A similar sequence of events occurred in 2016 when AlphaBay announced support for Monero. In the days before the official announcement, the daily trade volume for Monero spiked over 1,000 percent. Whoever traded early enough reaped huge rewards when the price spiked 600 percent immediately after AlphaBay went public with Monero support.
“I’m not surprised that people are trying to do essentially financial management in these market places,” CMU professor Christin said. “When you think about what they really are, and this is something I’ve been saying over and over again: Their sellers are drug dealers, but the marketplace themselves are basically risk management platforms. It stands to reason that they’re interested in financial risk management as well. They are a major player in the cryptocurrency landscape and they can use their power to attempt to do some currency manipulation. They buy a bunch of Ethererum, they make an announcement and maybe they can sell some to make a profit.”
“I would not be surprised if these kinds of stunts were [AlphaBay] trying to capitalize on what they have while it is still a possibility,” researcher Sarah Jamie Lewis told CyberScoop.
The long game
Lewis cited a long list of problems AlphaBay has faced in the last year, including administrators asking for private keys and consistent questions about the market’s trustworthiness. In her own view, AlphaBay could go away at any moment.
Yet with all of the problems that come with running an illicit market, AlphaBay hasn’t shown signs of collapsing or disappearing. While competing markets like Evolution and Agora have shut down, AlphaBay continues to develop and grown like any legitimate e-commerce site.
“What they’ve been doing is very strange,” Christin said. “They’ve been developing new features. It seems that these people somewhat believe they’re running a completely regular business and they’re trying to grow.”
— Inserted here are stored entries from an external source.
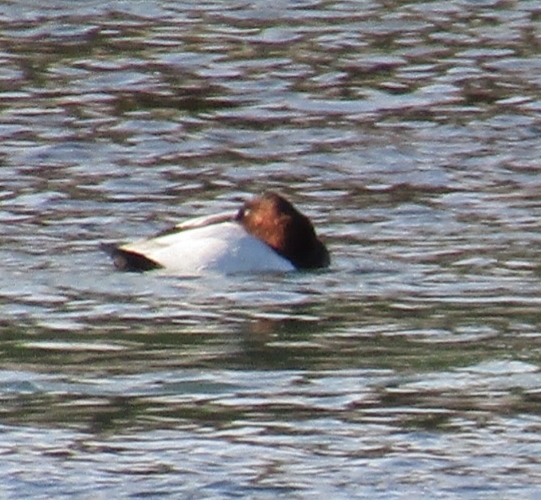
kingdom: Animalia
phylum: Chordata
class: Aves
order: Anseriformes
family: Anatidae
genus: Aythya
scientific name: Aythya valisineria
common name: Canvasback
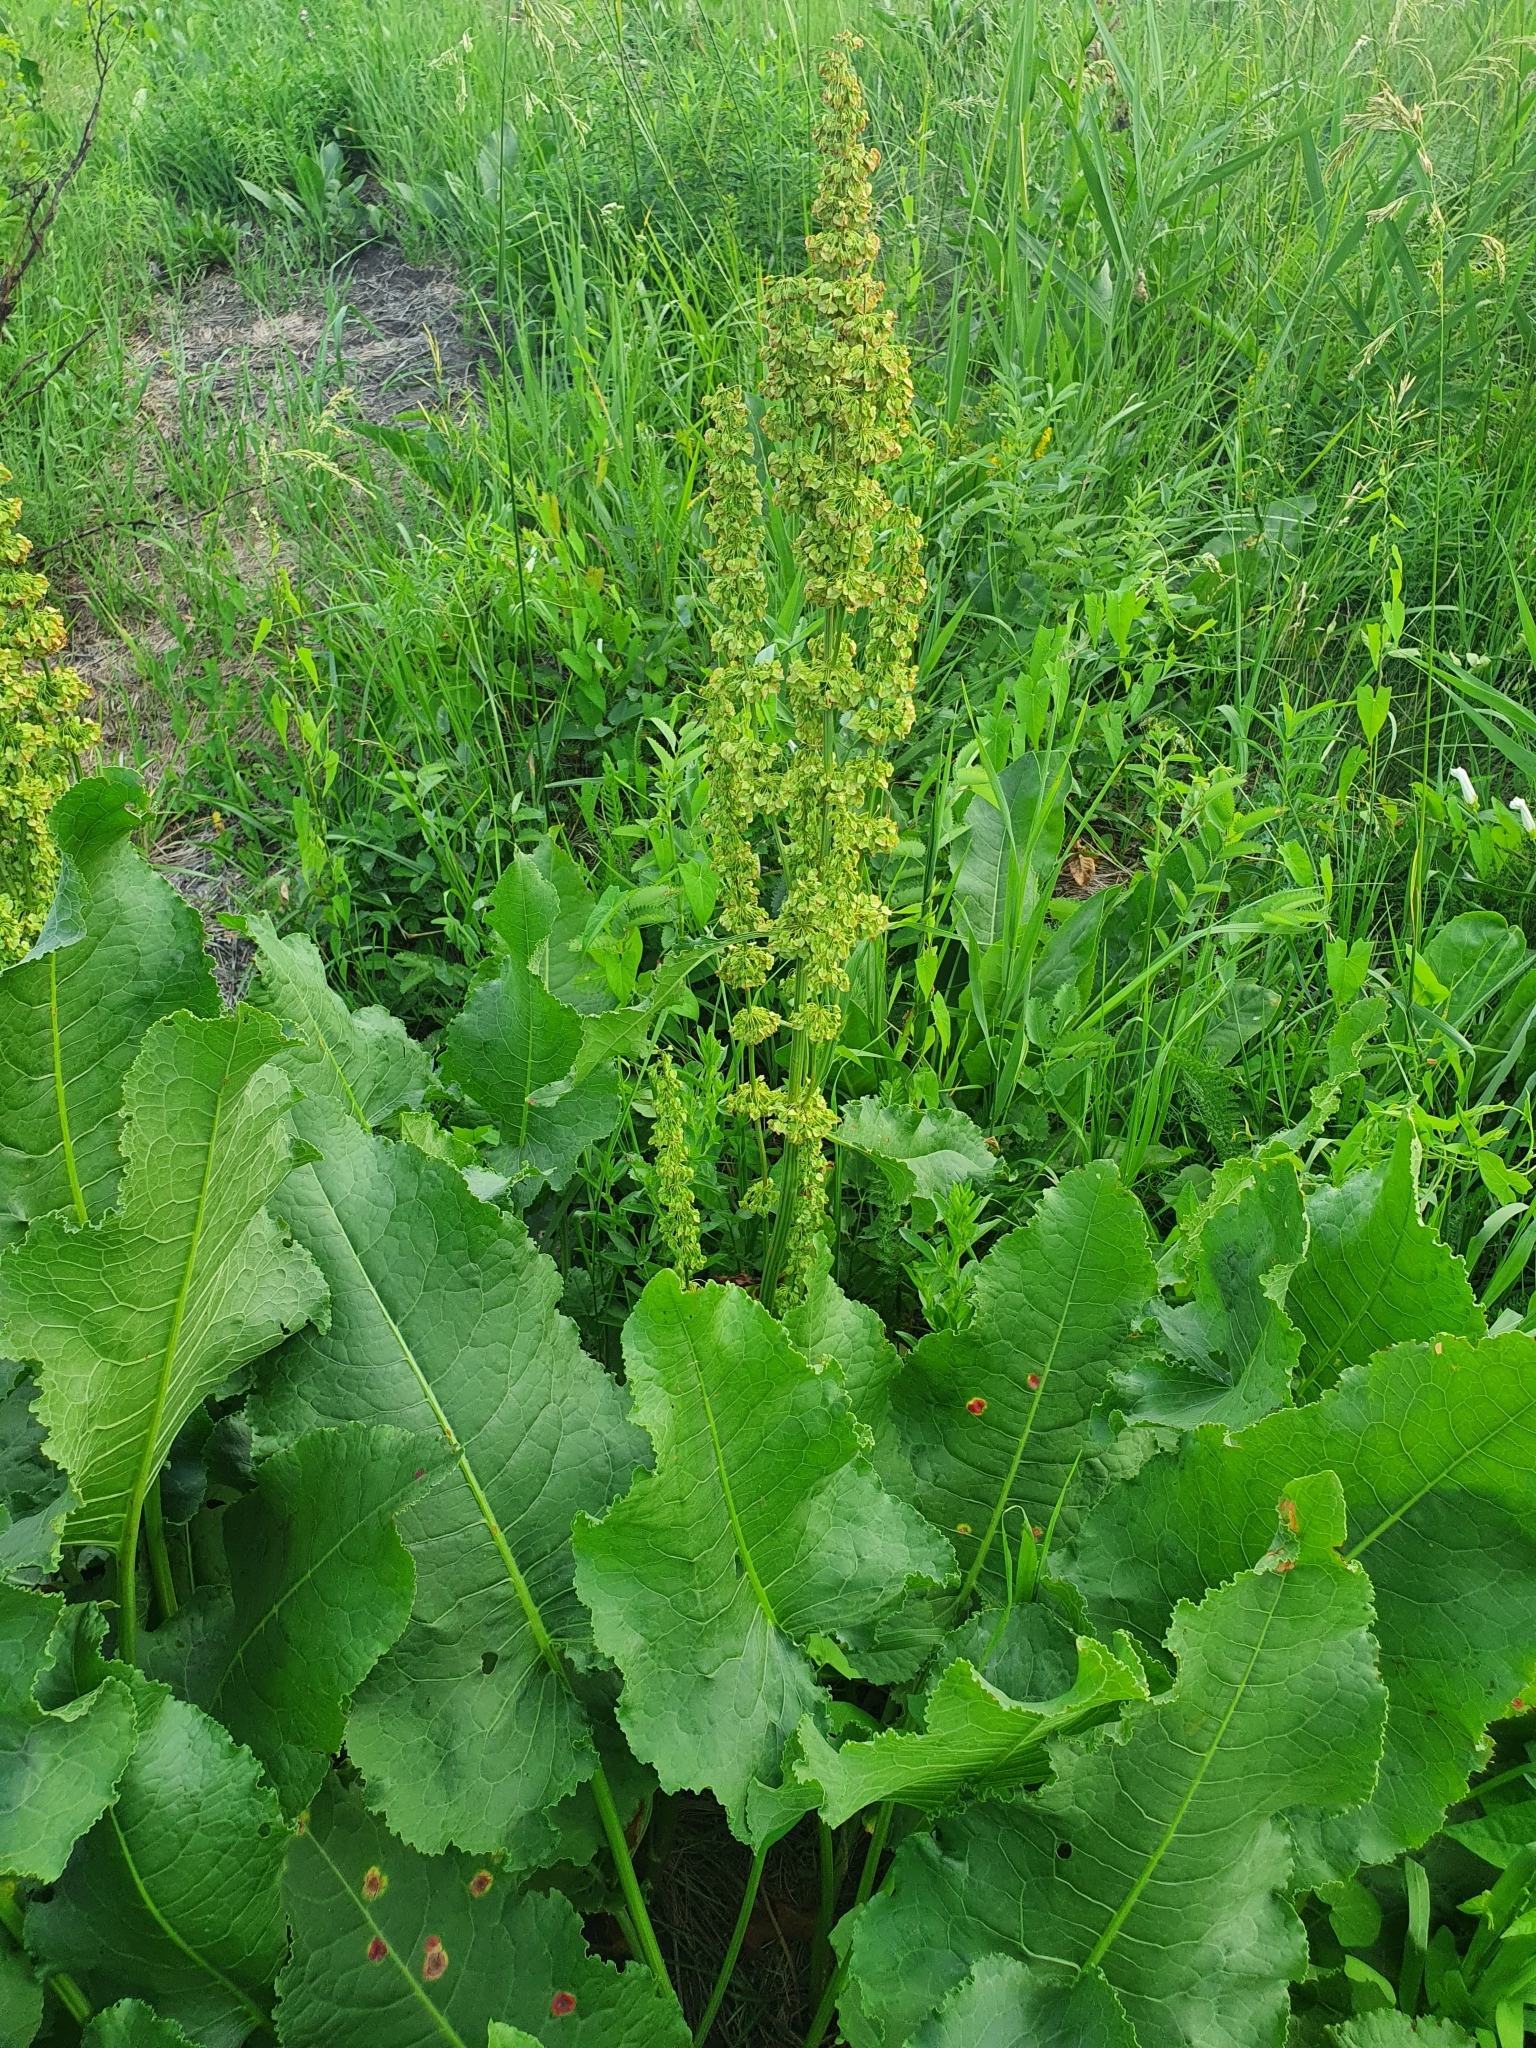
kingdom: Plantae
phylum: Tracheophyta
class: Magnoliopsida
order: Caryophyllales
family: Polygonaceae
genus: Rumex
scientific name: Rumex confertus
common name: Russian dock
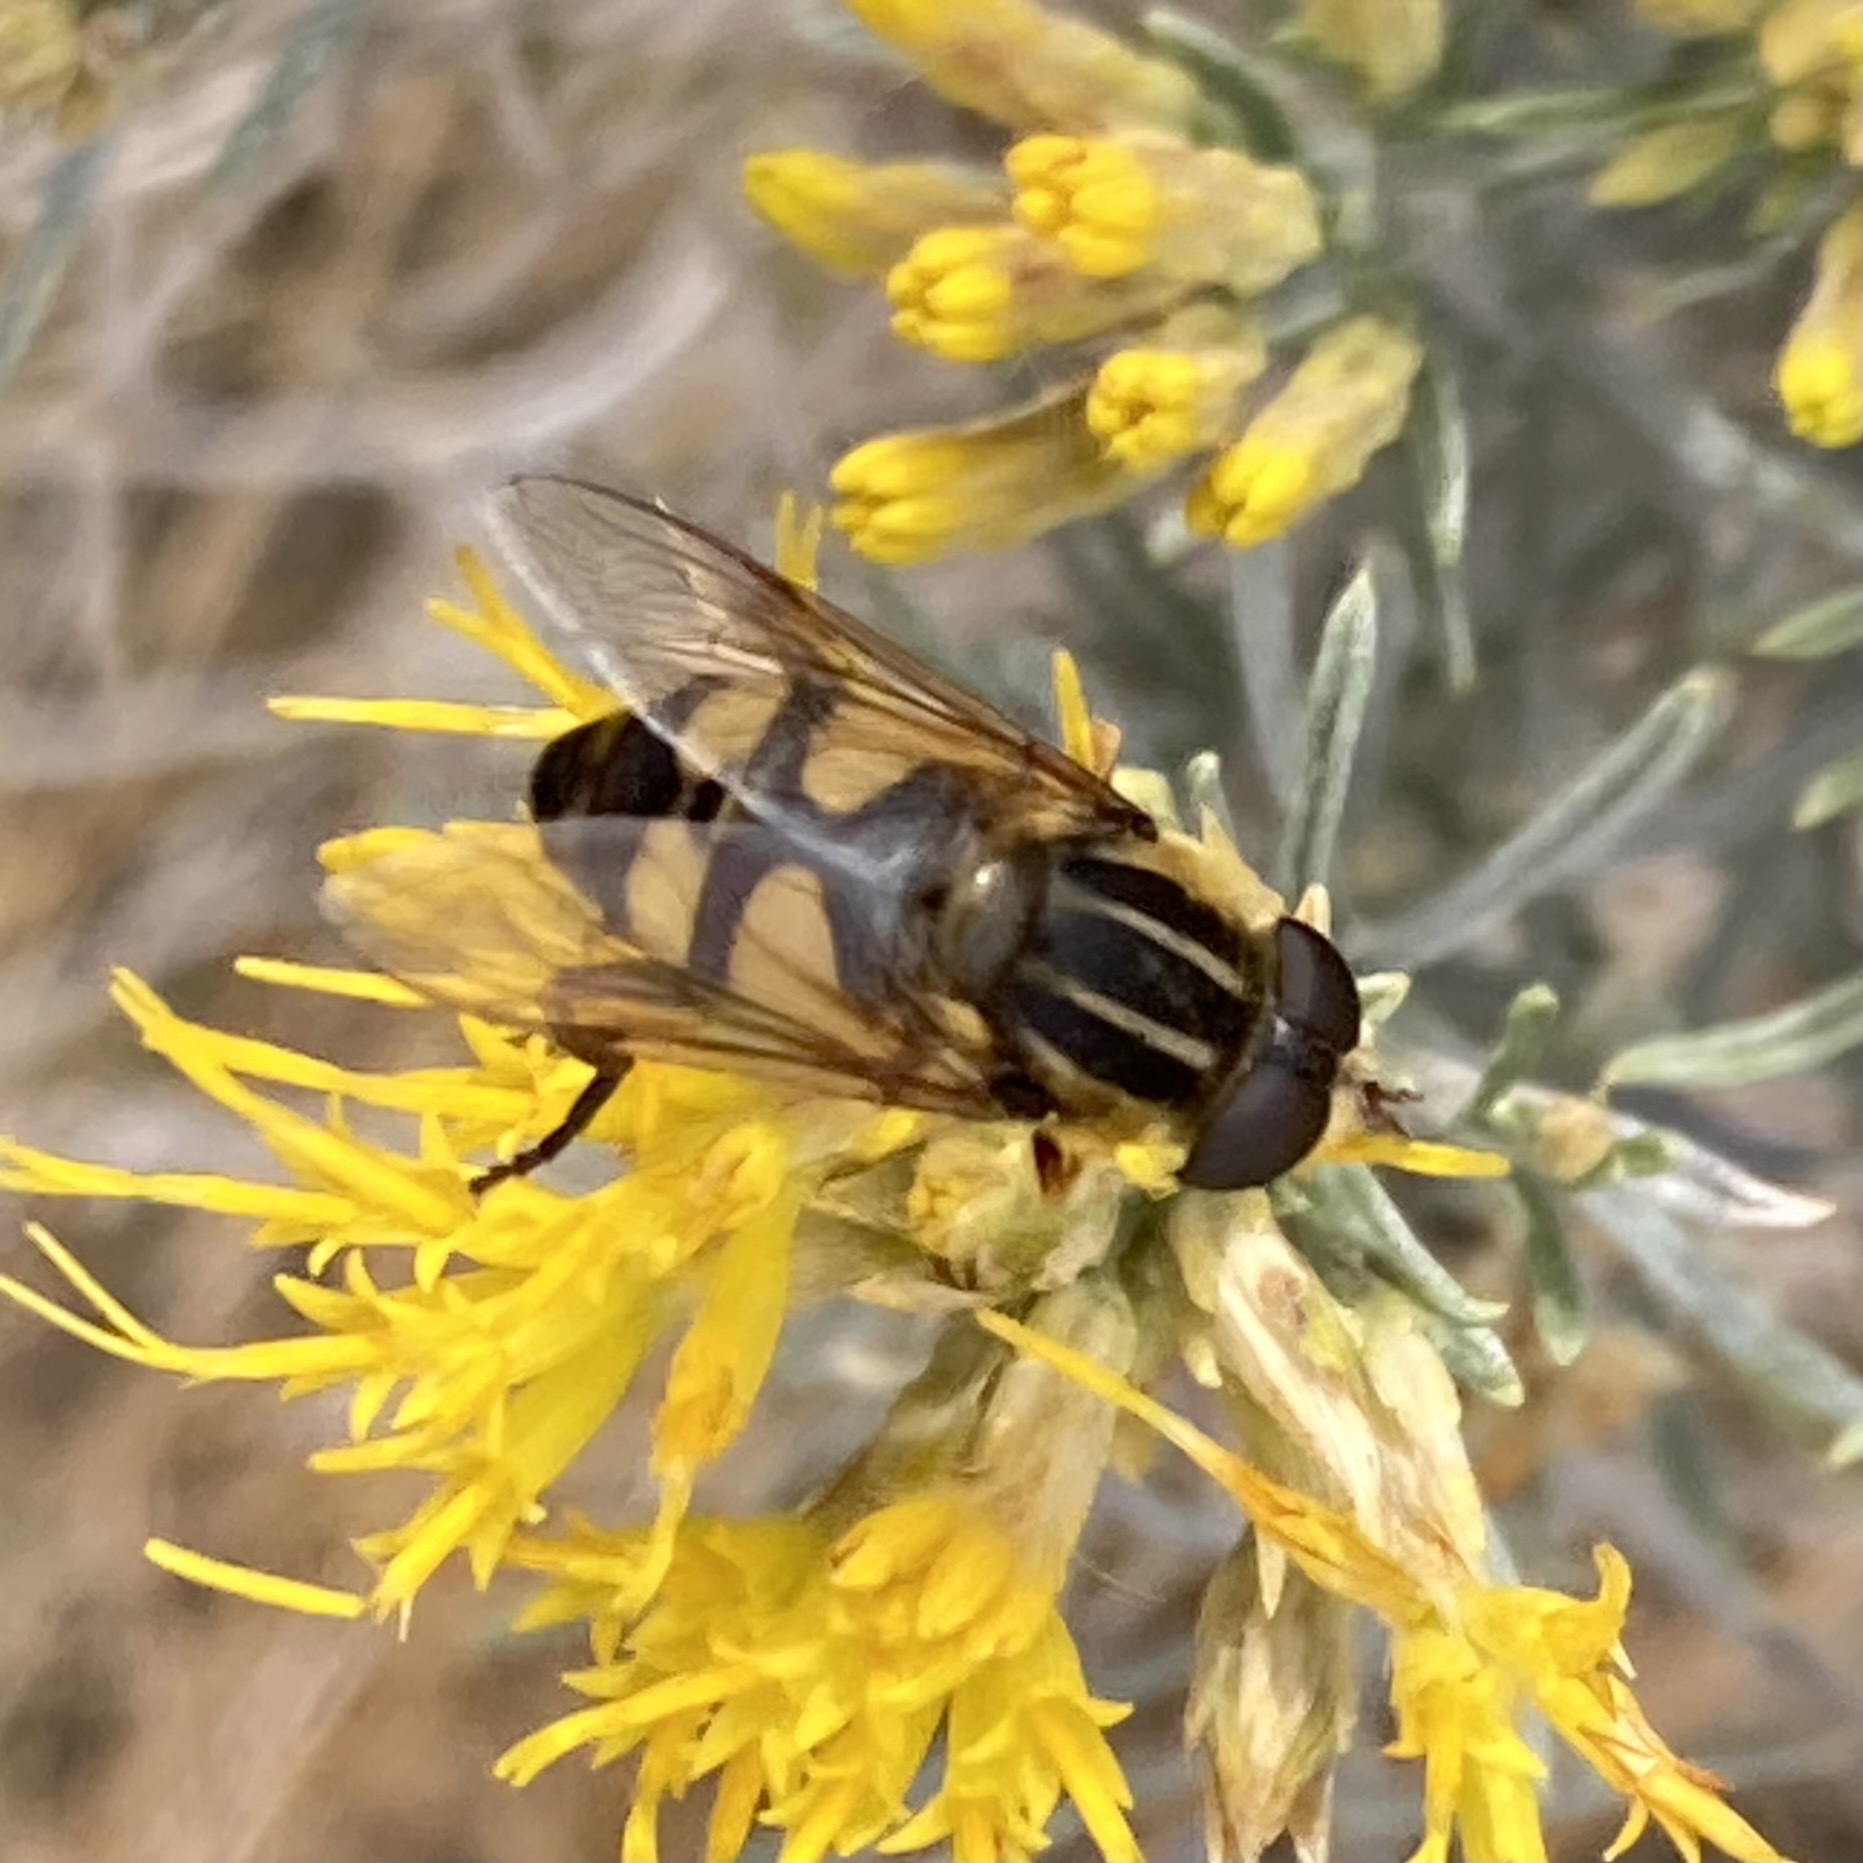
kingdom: Animalia
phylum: Arthropoda
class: Insecta
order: Diptera
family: Syrphidae
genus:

Christin, although initially skeptical of AlphaBay’s staying power, believes it now has long-term viability.
“They have a strong enough reputation to absorb such problems,” the Xanax dealer, AlpraKing, told CyberScoop. “They are virtually unopposed in term of number of vendors and products. It’s obvious we want to go where everyone is. Beside minor tweaks and fixes, AlphaBay is very complete.”
“They’re just so far ahead of their competitors,” Flashpoint’s Rodeheffer said. “In terms of English-language online crime forums, they offer such an impressive range of products, they have a sophisticated escrow system, they have such a wide user base.”
“If for some reason AlphaBay went away tomorrow, I don’t really know what a lot of these people would do.”